A Labour source told The Huffington Post UK that Ms Harman was "happy that the Shadow ministerial line held".
"There were very similar numbers of Labour rebels in other welfare votes, including a couple of years ago under Ed M and even in the very first months of Tony Blair's government," the source said.
But Iain Duncan Smith pounced on the size of the Labour rebellion to declare: "It’s clear that Labour are still the same old anti-worker party – just offering more welfare, more borrowing and more taxes.”
Chief Secretary to the Treasury, Greg Hands, was merciless in making fun of Labour's troubles.
The row began eight days ago when Ms Harman said that while she opposed key elements of the Tory plans, Labour could not be seen to be opposing the benefits cap or limiting benefits to two children families.
Both Yvette Cooper and Mr Burnham instantly said that they wanted a 'reasoned amendment' to the bill, seeking to protect tax credits, and the Labour leader faced a backlash among backbenchers.

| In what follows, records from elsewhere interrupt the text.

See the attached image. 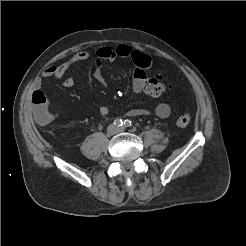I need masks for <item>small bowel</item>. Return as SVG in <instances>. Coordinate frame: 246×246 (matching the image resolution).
<instances>
[{
  "label": "small bowel",
  "instance_id": "c3829d8e",
  "mask_svg": "<svg viewBox=\"0 0 246 246\" xmlns=\"http://www.w3.org/2000/svg\"><path fill=\"white\" fill-rule=\"evenodd\" d=\"M133 48L126 44L118 45L114 48L112 47H101L99 48L95 53H90L87 51H80L72 55L70 58H68L66 61L62 62L59 65H53L46 68L42 75L38 78V80L35 83V91L40 93L45 98V104L47 108V116L44 121H39L41 124H48L56 119L59 118L60 114L56 111H54L50 106L49 103L42 92V87L44 86L46 80L48 79H61L66 72L77 63L87 61V60H94L97 68L95 70L94 76L97 81L100 83H104V77L101 72V65L104 61H113L118 58H131V54L133 52ZM147 78L146 73L139 71L138 69L134 70L133 73V90L135 93L139 94L142 93L143 90V84L145 79ZM63 84L65 87H72L74 85V79L72 76H67L63 80ZM110 113V109L107 106H101L99 108V114L101 116H107ZM150 111L147 109H132L128 112L129 116H141V115H147ZM153 113L158 116L159 118H167L171 113V108L167 103L161 102L158 103Z\"/></svg>",
  "mask_w": 246,
  "mask_h": 246
}]
</instances>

Liz Kendall, Andy Burnham, Yvette Cooper and Jeremy Corbyn
Only Liz Kendall gave Ms Harman her strong backing during a stormy meeting of the Parliamentary Labour Party last week.
Former shadow minister Helen Goodman, who vowed that upto 40 MPs would vote against the bill, then piled the pressure on the leadership by tabling a 'wrecking' amendment of her own.
In a bid to reduce any Labour rebellion, Ms Harman finally tabled her own amendment late last week but still insisted that if it failed then her party should abstain.
During the heated debate today, a string of Labour MPs made impassioned speeches on the bill.
Ms Goodman said: "I’ve been in this House for 10 years, I’ve never voted against my party’s whip... But I think there are so many issues in this bill which are deeply concerning that I cannot avoid going into the no lobby tonight."
At the start of the debate, Iain Duncan Smith told Mr Corbyn that he wished him well in the Labour contest, joking that the leftwinger should know that being Leader of the Opposition was not all 'it's cracked up to be'.
Earlier today, George Osborne urged Labour MPs to support the Government to help the cause of welfare reform.